An ordinary variant in a non-coding RNA may be involved in the intestinal inflammation that happens in people with celiac disease, researchers at Columbia University Medical Center say. The findings suggest a possible new risk factor for developing celiac disease in people with celiac disease risk genes.
Peter Green, MD, the Phyllis and Ivan Seidenberg Professor of Medicine at Columbia University Medical Center (CUMC), Director of the Celiac Disease Center at Columbia University and co-author on the study, said:
“We don’t know why only a fraction of individuals with genetic risk factors for celiac disease actually become gluten intolerant. It is only through the dedicated work of translational scientists that we can begin to uncover the mechanisms that unleash the symptoms of celiac disease.”
Celiac disease is an autoimmune digestive disorder in which genetically predisposed individuals develop an immune response to gluten, a protein found in cereal grains, wheat, rye, and barley. An estimated 40 percent of the population has the primary gene variant associated with celiac disease.
But only 1 percent of people with these genes go on to develop intestinal inflammation and damage, the hallmarks of the disease, after ingesting gluten.
Long Noncoding RNA
Recently, researchers have focused on the ability of noncoding RNA, the portion of our genome that does not encode for the production of proteins, to regulate a variety of biological processes. Long noncoding RNA (lncRNA), which contains more than 200 nucleotides, are thought to play a role in autoimmune diseases and cancers by interacting with other RNA, DNA, and proteins.
However, it was not clear whether changes in lncRNA genes could put people at risk of developing complex diseases in the same way that changes in protein-coding genes do.

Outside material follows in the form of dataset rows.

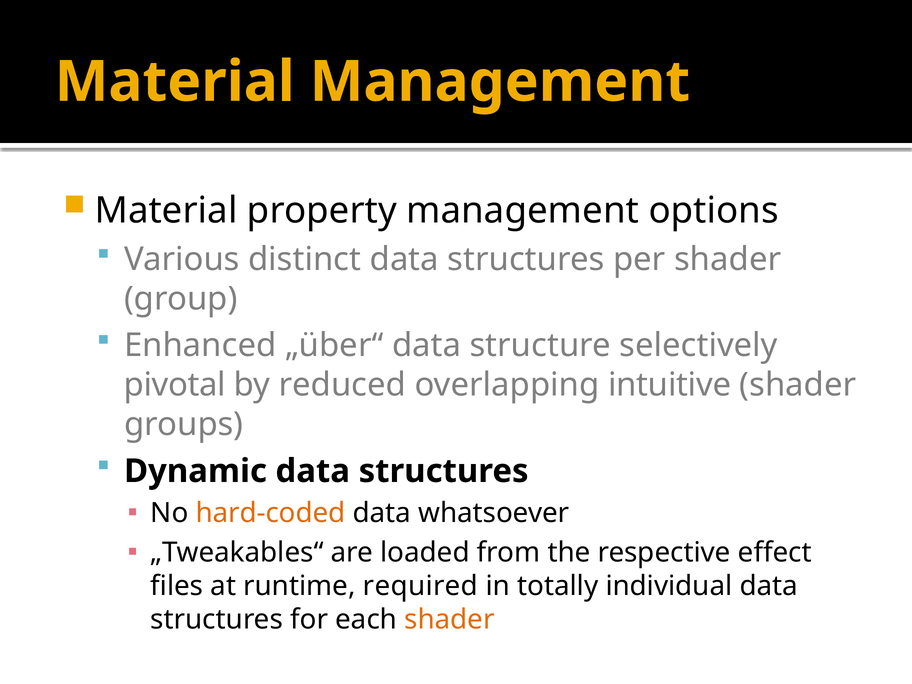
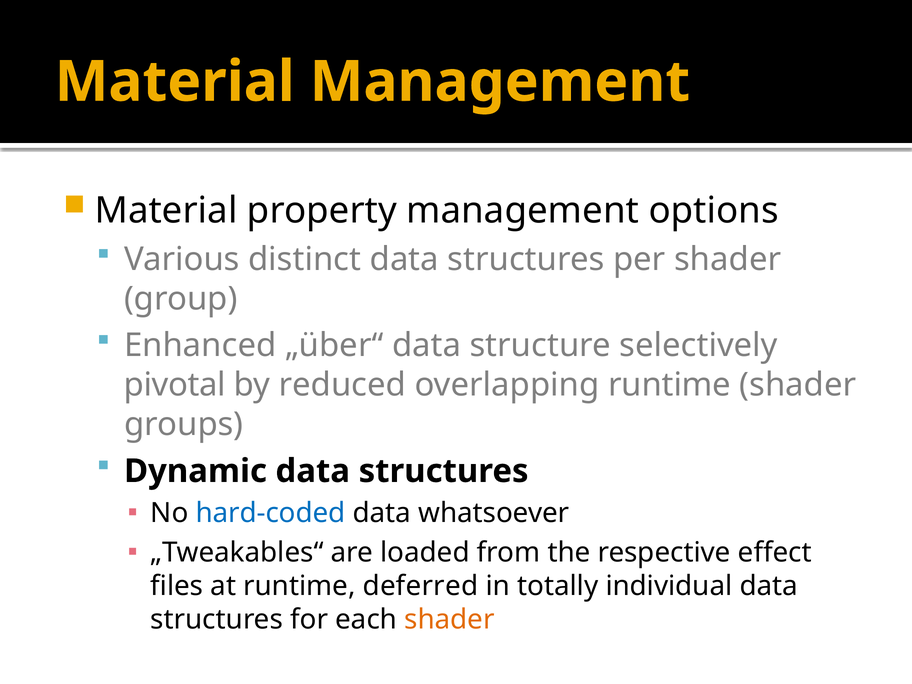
overlapping intuitive: intuitive -> runtime
hard-coded colour: orange -> blue
required: required -> deferred
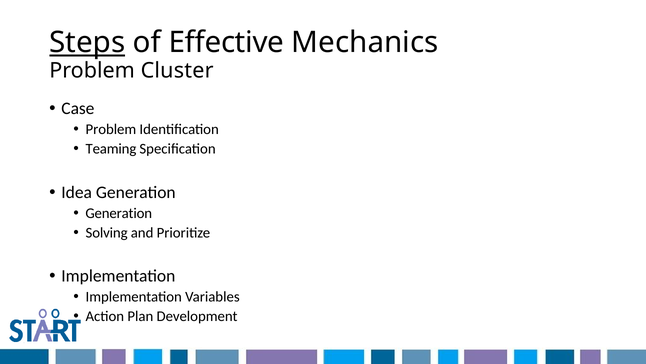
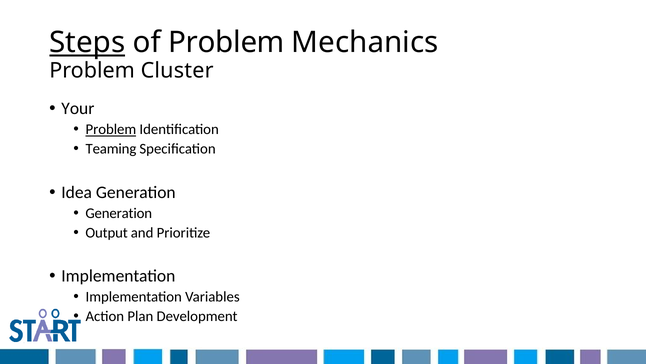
of Effective: Effective -> Problem
Case: Case -> Your
Problem at (111, 129) underline: none -> present
Solving: Solving -> Output
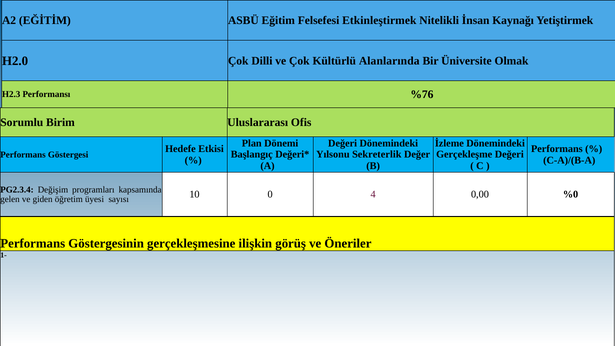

Through a variety of experiments, the researchers demonstrated that lnc13 dampens the expression of celiac-associated genes by binding to a common family of proteins. The celiac-associated variant of lnc13 binds poorly to these proteins, leading to increased expression of inflammatory genes.
Stained photomicrographs of small intestinal biopsies from newly diagnosed celiac disease patients showing marked architectural distortion that comprise total villous atrophy, crypt hyperplasia and increased intraepithelial lymphocytes. Credit: Lab of Dr. Sankar Ghosh/Columbia University Medical Center
The researchers then discovered that patients with celiac disease had unusually low levels of lnc13 in their intestines, suggesting that downregulation of this gene may contribute to the inflammation seen in celiac disease.
“These findings add an important detail to our understanding about how celiac disease develops,”
said Sankar Ghosh, PhD, the Silverstein and Hutt Family Professor of Microbiology and Immunology, Chairman of the Department of Microbiology and Immunology at CUMC, lead author of the paper.
“Given that the majority of the population consumes these grains, understanding the factors that put certain individuals at greater risk for the development of celiac disease will have a broad impact. In future studies, we hope to investigate factors that lead to suppression of lnc13, which may cause celiac disease in people who were previously able to tolerate gluten.”